The ‘new’ Victoria Hotel celebrating 100 years!

The Victoria Hotel is celebrating 100 years since the opening of its “new” premises in 1923, although the Vic is a pub that can trace its heritage back to the very earliest days of settlement in Orange.

The oldest hotel in Orange?

The sturdy brick hotel building that stands proudly alongside the railway line in Summer Street today is now more than 100 years old, but did you know the Victoria Hotel is a pub with far longer history than that — three-quarters of a century longer in fact!

The first recorded liquor licence granted for the settlement at Blackman’s Swamp, as Orange was originally known, was in June 1837 for the East India Arms, although little is known about this inn.

But the following year, John Peisley was also granted a liquor licence for his The Coach and Horse hotel, located on the western edge of the town (on the northeastern corner of the Duntryleague golf course).

But six years later, in 1844, John Peisley was first given a licence for a Coach and Horse Hotel, in a premises built by John Moulder on land he owned on Bathurst Road east of the young settlement — the site of the current Victoria Hotel.

In the 1850s Peisley also operated a thrice weekly coach service from his hotel, carrying mail and passengers to and from the goldfields at Ophir.

During the gold rush years, it’s said that as many as 16 beds were laid in one room of the hotel, but Peisley’s inn was a lodging house frequented by respectable and influential people, including Sir Thomas Mitchell in 1851.

In 1953, Peisley sold the Coach and Horses to George McKay, who had previously been the licensee of the Bush Inn at Summer Hill.

We’ve been unable to ascertain exactly what year it was the Coach and Horses was renamed the Victoria Hotel, but it was the name given on the licence to E. Higgens in 1867 and the name that has survived to this day.

In 1908, the Victoria Hotel was one of three pubs in East Orange, although on the other side of the railway Orange boasted 25 establishments. A newspaper report that year on the transfer of the licence to Michael Dower describes the hotel as one of the oldest in the district, but adds that it had been recently rebuilt and renovated.
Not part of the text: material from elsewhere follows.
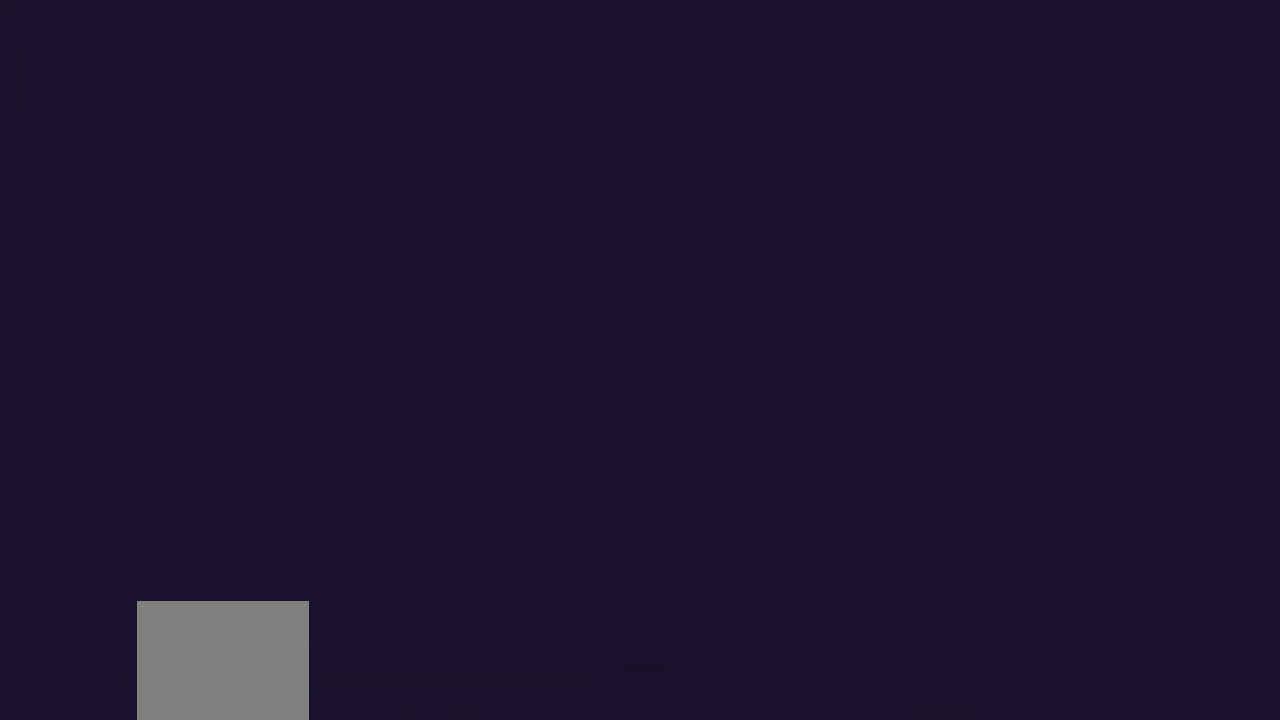
{"buttons": [], "left_stick": "center", "right_stick": "center", "events": []}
When Harry Adams took over the Victoria the following year, in 1909, it was the only hotel remaining in East Orange. Adams (described in Orange Leader as “affable ‘Arry”) bought the hotel outright in 1913 and again it is reported the hotel had been recently renovated “inside and out”.
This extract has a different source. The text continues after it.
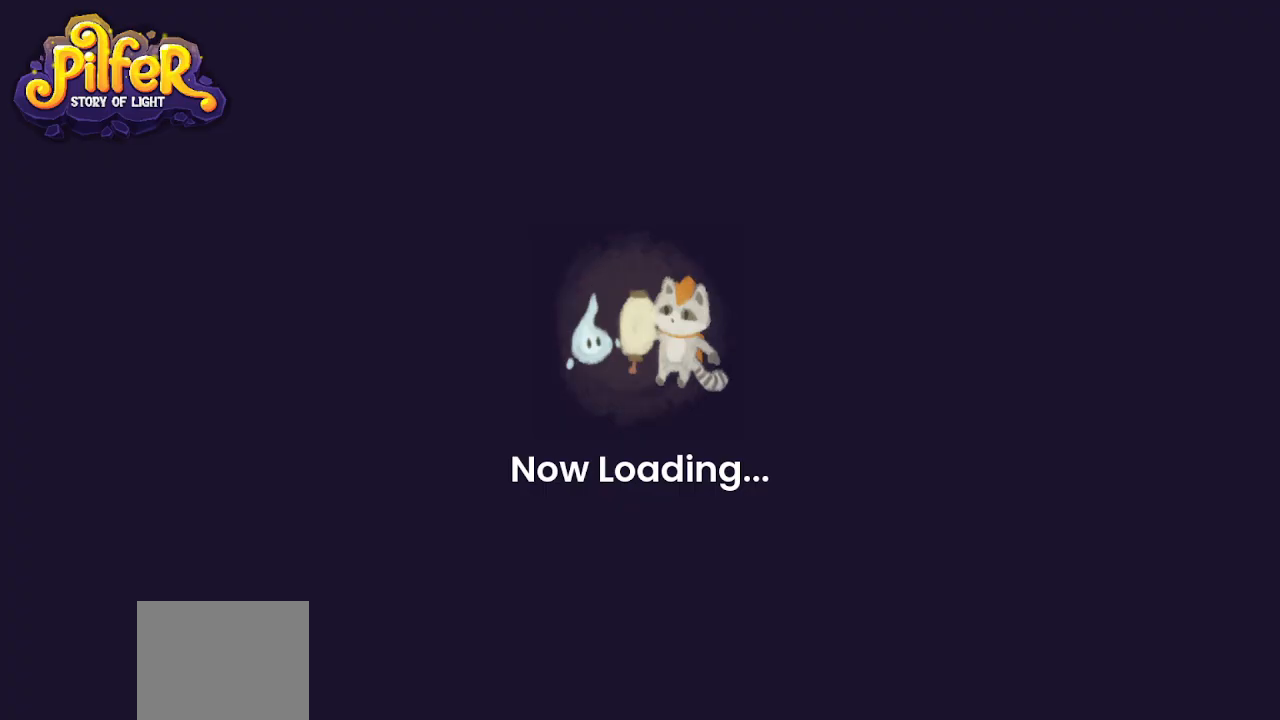
{"buttons": [], "left_stick": "center", "right_stick": "center", "events": []}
Eight years later though, in 1921, the old wooden hotel is described by one witness as being in a less than ideal state: “The stabling, wood-house, buggy shed, etc. were old and dilapidated… [The Hotel] was no ornament to the town, and, in its present position, no material public inconvenience would be suffered if it closed.”

Demolition of the old Victoria Hotel began in June 1922, during which the Leader said the rafters were ‘as sound as the day they were put there, which is over 60 years ago.’

Numerous old coins were also uncovered under the old floorboards during the demolition, the oldest of which included an 1817 shilling and a King George IV penny of 1826!

But for patrons, it was “Business as usual,” so read an advertisement, advising that a temporary bar would continue serving wine, spirits and rum.

In the April 13, 1923 edition of the Leader, the writer enthused about the now open new establishment under the heading “A MODERN HOTEL”.

“The general public, and visitors in particular, at once became considerably impressed as they cross the line and view the modernised appearance of the Victoria Hotel. The spot is where the first hotel in the Orange district was built, and, until last year, the well-known hostelry served faithfully for a considerable period the purpose for which it was erected. But with the progress of time, a change had to be made, and the old building has now been replaced with premises which are a distinct credit to the builders and proprietors. Not only are they ornate in appearance, but the appointments throughout are complete in every detail, and cleanliness and comfort strike the visitor at once as being the outstanding features.”